Today, Zambia joins the rest of Africa in commemorating Africa Freedom Day, a day dedicated to remember the struggle of liberation of the African continent from colonial rule. On this day we also commemorate 53-years of the founding of the Organisation of African Unity (OAU), now called African Union (AU).

Today, we take the opportunity to remember and salute many of our heroes and heroines who volunteered their lives in the cause for Africa’s struggle and liberation. We remember Kwame Nkrumah, Julius Nyerere, Nelson Mandela, Patrice Lumumba, Thomas Sankara, Kenneth Kaunda, Ben Bella and many others. Through them we remember the role of ordinary people, the unsung heroes without whom the liberation struggle could have been impossible.
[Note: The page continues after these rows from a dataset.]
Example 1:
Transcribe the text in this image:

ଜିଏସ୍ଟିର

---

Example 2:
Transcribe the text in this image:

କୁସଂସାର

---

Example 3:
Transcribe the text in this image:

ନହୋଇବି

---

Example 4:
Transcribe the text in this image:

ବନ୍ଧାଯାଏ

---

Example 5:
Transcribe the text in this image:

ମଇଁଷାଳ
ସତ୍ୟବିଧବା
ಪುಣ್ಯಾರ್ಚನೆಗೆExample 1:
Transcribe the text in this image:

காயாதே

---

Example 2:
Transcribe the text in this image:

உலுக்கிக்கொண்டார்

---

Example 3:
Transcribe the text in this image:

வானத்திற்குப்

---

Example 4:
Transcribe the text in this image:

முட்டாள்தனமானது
On this day, we also pause and reflect on the current political and economic status of Africa in general and Zambia in particular. The dictum: “nothing has changed”, while mathematically inaccurate, is the widespread common sense that reverberates many years after the formal end of colonialism. The colonial scaffolding may be gone but the building remains. The same revolutionary beliefs for which our forbearers fought are still an issue around Africa – the belief in human rights, democracy, equality, rule of law and end to poverty.
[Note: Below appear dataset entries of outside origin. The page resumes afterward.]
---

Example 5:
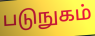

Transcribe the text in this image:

படுநுகம்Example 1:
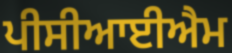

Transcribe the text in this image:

ਪੀਸੀਆਈਐਮ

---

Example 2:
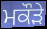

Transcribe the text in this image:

ਮਕੌੜੇ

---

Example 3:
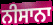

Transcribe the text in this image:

ਨੀਸਾਨਾ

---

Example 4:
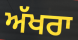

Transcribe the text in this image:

ਅੱਖਰਾ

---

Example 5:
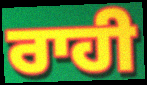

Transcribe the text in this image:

ਰਾਹੀ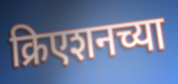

We, the people, still remember the hope, the promise of democracy, the reconstruction and development promises that are still not met. We acknowledge the contradictions, the disappointments, the anger, the sadness, the pain, the unfairness of it all. But we still remember why we wanted freedom so much.
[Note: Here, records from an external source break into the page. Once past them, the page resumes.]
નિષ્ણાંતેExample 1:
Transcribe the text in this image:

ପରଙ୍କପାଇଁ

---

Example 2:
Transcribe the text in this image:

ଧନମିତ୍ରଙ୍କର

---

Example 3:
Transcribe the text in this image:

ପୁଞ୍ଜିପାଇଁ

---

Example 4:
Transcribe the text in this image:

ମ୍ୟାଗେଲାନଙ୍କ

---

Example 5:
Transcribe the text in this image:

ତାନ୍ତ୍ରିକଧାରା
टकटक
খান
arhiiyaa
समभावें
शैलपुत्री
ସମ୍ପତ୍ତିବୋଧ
And yet, the task and struggle for political, social and economic development moves on. It moves on because it is a well-established fact that Africa is still in the vicious grip of grotesque inequalities, poverty, civil wars, human rights abuses and social injustice perpetuated by a different coloniser – its own black brothers and sisters. As Frantz Fanon observed many years ago, “the curse of post-colonial Africa were the leaders who took over from the colonialists only to become black colonialists themselves”.  This is the fierce urgency of now! Africa has been betrayed by its own leaders.

While colonialism was rolled back, it would be naïve and even dishonest to argue that what replaced the paternalism of Western European powers in Africa were democracies. It was most often traded for undemocratic corrupt regimes. For the most part, elites and opportunists of liberation movements quickly consolidated themselves in all the countries where colonial powers were ousted.

Again it’s Frantz Fanon, who wrote that: “Each generation must discover its mission, fulfil it, or betray it…” It’s up to the new generation of Africans that must take a conscious decision to revive and strengthen participation in social, economic and above all political governance, because it is in politics where ideas of a just society are properly and uncompromisingly expressed. The new African generation must continue to fight for a just and humane Africa, a democratic Africa, a prosperous Africa and Africa of shared opportunities and shared responsibilities.

The struggle continues. All of us know that, by definition, all struggles are not, to quote Nelson Mandela, an “easy walk to freedom”. Accordingly, our own continuing struggle will also not be an easy walk to freedom.

The message is simple: #TheStruggleContinues!